Probably not. The PS5 DualSense's adaptive triggers contain a small motor and gear assembly that physically varies the resistance and travel of the trigger under game control — games like Returnal and Gran Turismo push tension changes through the triggers as part of gameplay. When those games close, the adaptive hardware does not always reset to a perfectly neutral state. Subsequent pulls in this tool may feel stiffer or softer than usual until the trigger has been cycled fully a few times. The linearity score should still be high if the sensor itself is healthy; the variation you feel is the adaptive hardware, not a fault. If the score is also degrading, then the sensor underneath is wearing the same way any other DualSense trigger does, and the adaptive feel is unrelated.

Yes — the trigger return spring is the most overlooked cause. A weakened or partially seated spring lets the trigger arm catch and release unevenly as it travels, which produces a curve with brief flat regions or visible wobble even though the sensor itself is fine. You can usually feel a bad spring: the trigger feels slightly notchy or fails to return fully on its own. The fix is to open the controller, check that the spring is correctly seated in its pivot pocket, and replace it if it has lost tension. Replacement springs cost a couple of dollars and are part of most trigger module kits, so a single parts order usually covers either fix.

No. The score compares the shape of your pull against an ideal linear line scaled to your peak value, so a slow clean pull and a fast clean pull produce the same result. What pull speed does affect is the visual readability of the trace on the graph — a very fast pull compresses the trace into the left side of the graph and makes stepping harder to see at a glance, while a slow pull spreads it across the full width. For diagnostic confidence, especially when looking for small plateaus, deliberately slow pulls are easier to read visually. The score itself is unchanged.

The Switch Pro Controller works as long as the browser detects it — connect it over USB or pair via Bluetooth and the trigger picker should respond. The catch is that the Switch Pro's ZL and ZR are digital triggers, not analog ones. They report as 0 or 1 with nothing in between, so the linearity test isn't meaningful — the curve will look like a vertical line jumping from rest to fully pressed. Joy-Cons have no analog triggers at all; their ZL and ZR are also pure digital buttons. The test is built for controllers with proper analog triggers: DualShock 4, DualSense, Xbox One, Xbox Series, and most modern third-party PC pads.

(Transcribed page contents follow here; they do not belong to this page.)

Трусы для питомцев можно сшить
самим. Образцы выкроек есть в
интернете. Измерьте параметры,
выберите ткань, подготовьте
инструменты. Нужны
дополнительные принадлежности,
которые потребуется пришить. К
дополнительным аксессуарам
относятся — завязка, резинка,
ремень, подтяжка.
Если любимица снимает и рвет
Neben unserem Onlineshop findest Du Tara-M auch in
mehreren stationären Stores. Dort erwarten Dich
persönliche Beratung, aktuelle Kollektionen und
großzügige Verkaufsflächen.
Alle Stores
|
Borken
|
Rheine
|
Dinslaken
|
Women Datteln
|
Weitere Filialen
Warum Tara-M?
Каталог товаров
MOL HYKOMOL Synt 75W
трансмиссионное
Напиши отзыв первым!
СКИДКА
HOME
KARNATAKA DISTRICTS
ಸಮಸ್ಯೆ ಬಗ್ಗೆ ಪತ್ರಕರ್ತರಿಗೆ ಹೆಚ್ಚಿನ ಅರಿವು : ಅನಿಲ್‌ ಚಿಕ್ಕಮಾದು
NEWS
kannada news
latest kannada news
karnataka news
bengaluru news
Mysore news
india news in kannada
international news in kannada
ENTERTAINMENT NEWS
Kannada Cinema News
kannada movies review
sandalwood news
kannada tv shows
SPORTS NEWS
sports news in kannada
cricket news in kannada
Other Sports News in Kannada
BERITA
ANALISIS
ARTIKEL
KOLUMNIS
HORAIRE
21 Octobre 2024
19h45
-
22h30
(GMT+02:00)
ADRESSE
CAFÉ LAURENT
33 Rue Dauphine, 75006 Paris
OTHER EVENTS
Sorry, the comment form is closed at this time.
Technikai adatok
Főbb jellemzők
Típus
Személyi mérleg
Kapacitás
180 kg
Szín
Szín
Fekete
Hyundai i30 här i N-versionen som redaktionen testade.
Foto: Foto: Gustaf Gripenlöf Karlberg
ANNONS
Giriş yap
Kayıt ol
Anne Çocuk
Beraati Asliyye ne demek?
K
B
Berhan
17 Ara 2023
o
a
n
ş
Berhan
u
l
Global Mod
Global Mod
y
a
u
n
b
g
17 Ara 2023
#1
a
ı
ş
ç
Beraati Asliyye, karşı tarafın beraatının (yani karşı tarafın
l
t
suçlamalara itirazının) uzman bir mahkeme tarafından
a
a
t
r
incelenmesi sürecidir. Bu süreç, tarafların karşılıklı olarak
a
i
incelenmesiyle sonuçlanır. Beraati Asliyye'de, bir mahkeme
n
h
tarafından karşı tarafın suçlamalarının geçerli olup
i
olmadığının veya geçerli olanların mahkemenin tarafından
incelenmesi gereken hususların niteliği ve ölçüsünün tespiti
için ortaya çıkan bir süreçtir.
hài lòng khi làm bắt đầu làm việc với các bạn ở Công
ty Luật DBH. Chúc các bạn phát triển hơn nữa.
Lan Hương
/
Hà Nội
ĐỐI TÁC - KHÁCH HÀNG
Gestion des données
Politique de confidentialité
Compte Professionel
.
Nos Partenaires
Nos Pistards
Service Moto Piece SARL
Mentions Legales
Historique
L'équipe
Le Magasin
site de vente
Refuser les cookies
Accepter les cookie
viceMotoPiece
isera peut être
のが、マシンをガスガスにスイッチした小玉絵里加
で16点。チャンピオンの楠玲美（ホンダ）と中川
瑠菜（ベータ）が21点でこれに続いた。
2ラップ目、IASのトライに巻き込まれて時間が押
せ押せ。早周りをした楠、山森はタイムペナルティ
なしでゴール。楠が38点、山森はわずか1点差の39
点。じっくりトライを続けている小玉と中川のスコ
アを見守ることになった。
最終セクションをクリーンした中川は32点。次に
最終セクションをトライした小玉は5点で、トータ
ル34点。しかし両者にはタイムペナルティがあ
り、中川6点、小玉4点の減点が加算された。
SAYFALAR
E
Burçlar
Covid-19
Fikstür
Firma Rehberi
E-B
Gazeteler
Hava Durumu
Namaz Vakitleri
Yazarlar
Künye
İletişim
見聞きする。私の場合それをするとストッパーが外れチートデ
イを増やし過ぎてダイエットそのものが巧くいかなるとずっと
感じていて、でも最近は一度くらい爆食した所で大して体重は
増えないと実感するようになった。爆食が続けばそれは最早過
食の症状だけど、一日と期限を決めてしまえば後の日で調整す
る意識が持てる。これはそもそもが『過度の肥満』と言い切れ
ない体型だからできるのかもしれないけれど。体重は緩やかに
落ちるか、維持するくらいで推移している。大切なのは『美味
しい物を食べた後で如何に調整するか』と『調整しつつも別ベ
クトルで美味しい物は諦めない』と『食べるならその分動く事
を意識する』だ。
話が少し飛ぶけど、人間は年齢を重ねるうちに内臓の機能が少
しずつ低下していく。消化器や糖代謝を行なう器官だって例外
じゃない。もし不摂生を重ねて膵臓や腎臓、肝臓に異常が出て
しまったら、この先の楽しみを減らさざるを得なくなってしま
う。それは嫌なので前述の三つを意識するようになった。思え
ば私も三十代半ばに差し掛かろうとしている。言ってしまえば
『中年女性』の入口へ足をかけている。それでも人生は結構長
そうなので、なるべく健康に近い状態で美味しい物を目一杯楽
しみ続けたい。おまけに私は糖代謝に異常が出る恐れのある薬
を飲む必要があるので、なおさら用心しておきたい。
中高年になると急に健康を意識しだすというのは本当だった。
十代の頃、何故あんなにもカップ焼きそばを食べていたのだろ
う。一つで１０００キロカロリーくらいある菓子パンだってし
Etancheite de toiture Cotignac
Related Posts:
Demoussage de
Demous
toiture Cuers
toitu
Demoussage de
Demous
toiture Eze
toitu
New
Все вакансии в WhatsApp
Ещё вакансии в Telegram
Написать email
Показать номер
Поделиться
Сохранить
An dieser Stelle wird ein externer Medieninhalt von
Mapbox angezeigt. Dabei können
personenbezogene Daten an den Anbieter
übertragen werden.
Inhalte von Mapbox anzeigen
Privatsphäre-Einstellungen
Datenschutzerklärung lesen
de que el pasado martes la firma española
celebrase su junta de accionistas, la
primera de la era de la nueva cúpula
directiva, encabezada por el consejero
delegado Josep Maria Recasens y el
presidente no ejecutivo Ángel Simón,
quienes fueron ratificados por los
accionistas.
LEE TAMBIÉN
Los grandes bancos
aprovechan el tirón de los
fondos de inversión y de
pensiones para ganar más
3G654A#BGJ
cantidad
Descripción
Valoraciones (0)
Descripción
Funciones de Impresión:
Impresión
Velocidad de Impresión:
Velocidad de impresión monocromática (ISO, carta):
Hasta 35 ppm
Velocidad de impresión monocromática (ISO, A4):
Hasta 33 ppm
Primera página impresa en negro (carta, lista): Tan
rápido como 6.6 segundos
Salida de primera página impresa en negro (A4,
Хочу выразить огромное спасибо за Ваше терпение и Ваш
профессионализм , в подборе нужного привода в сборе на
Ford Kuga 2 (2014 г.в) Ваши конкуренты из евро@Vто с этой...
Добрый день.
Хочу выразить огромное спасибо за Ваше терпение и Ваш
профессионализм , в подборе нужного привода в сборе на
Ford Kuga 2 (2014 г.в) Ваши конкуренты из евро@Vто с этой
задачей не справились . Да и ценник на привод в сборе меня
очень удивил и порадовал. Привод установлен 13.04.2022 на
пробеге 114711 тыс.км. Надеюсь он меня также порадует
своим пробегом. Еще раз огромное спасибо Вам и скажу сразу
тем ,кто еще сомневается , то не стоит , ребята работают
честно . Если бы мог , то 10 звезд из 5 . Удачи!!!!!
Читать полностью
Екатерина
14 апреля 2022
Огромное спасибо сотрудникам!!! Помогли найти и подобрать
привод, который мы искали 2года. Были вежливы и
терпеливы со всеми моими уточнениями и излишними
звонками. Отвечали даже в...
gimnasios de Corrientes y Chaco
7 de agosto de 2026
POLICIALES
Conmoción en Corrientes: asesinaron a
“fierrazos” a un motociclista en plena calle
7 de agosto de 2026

Heavy-use triggers — R2 or RT on a pad used mainly for shooters or racing — typically start showing measurable wear at around 12 to 18 months of daily play, and serious degradation at the two-year mark. Light-use triggers can stay clean for the full lifetime of the controller. The wear is mechanical and proportional to use, so a pad that mostly plays platformers will outlast one that mostly plays Call of Duty or Forza by a factor of two or three on trigger life specifically. Hall-effect triggers don't follow this curve at all — the sensor reads the same after five years as it did on day one because there is no physical contact between the moving and the sensing parts.

The honest answer depends on the rest of the controller. A pad where only one trigger has gone is well worth a five to fifteen dollar replacement module and a 20-minute swap — you keep the pad you're used to, including any stick precision and button response you've trained on. A pad where multiple components are degrading — both triggers, stick drift, a sticky face button — is approaching end of life regardless, and replacement is the rational call. If you're going to replace, look at controllers shipping with Hall-effect triggers from the factory; the cost difference is small and the trigger wear cycle ends. For a pad still under manufacturer warranty, the path is always claim first, repair later — manufacturers replace pads under warranty without charge and the support process is usually fast once you have screenshot evidence of the failure.